■ SELECTED TEXT:
== == ==

As the Revolutionary War begins, thirteen-year-old Isabel wages her own fight…for freedom.  Promised freedom upon the death of their owner, she and her sister, Ruth, in a cruel twist of fate become the property of a malicious New York City couple, the Locktons, who have no sympathy for the American Revolution and even less for Ruth and Isabel.  When Isabel meets Curzon, a slave with ties to the Patriots, he encourages her to spy on her owners, who know details of British plans for invasion.  She is reluctant at first, but when the unthinkable happens to Ruth, Isabel realizes her loyalty is available to the bidder who can provide her with freedom.

From acclaimed author Laurie Halse Anderson comes this compelling, impeccably researched novel that shows the lengths we can go to cast off our chains, both physical and spiritual.  (publisher’s summary)

Here’s the schedule:

Sept. 1-6: Chapters 1-10

Sept. 7-13: Chapters 11-24 (end Part 1)

Sept. 14-20: Chapters 25-36

Sept. 21-27: Chapters 37-45 (the end)

== == ==

■ DATA BELOW:

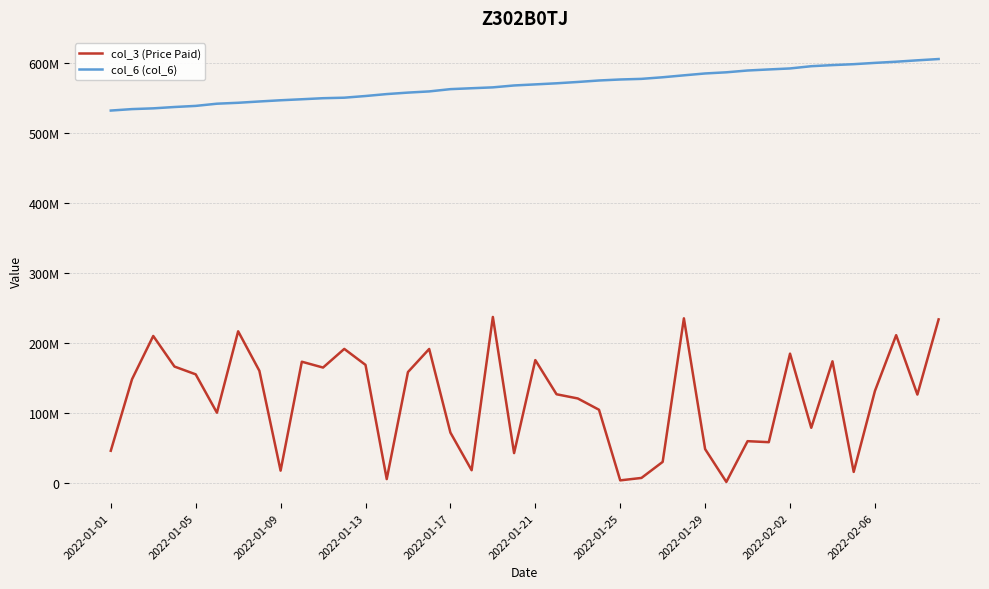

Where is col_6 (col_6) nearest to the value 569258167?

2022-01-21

== == ==

■ ACTIVITIES:
1. From the book summary, print the passage that opens with the words containing "From acclaimed author" and closes with "37-45 (the end)".
2. In the book summary, what reason is given for Curzon encouraging Isabel to spy on her owners? Answer in one to three sentences.

■ SOLUTIONS BELOW:
1.
From acclaimed author Laurie Halse Anderson comes this compelling, impeccably researched novel that shows the lengths we can go to cast off our chains, both physical and spiritual.  (publisher’s summary)

Here’s the schedule:

Sept. 1-6: Chapters 1-10

Sept. 7-13: Chapters 11-24 (end Part 1)

Sept. 14-20: Chapters 25-36

Sept. 21-27: Chapters 37-45 (the end)

2. Her owners, the Locktons, know details of British plans for invasion. Curzon, a slave with ties to the Patriots, encourages her to spy on them for that reason.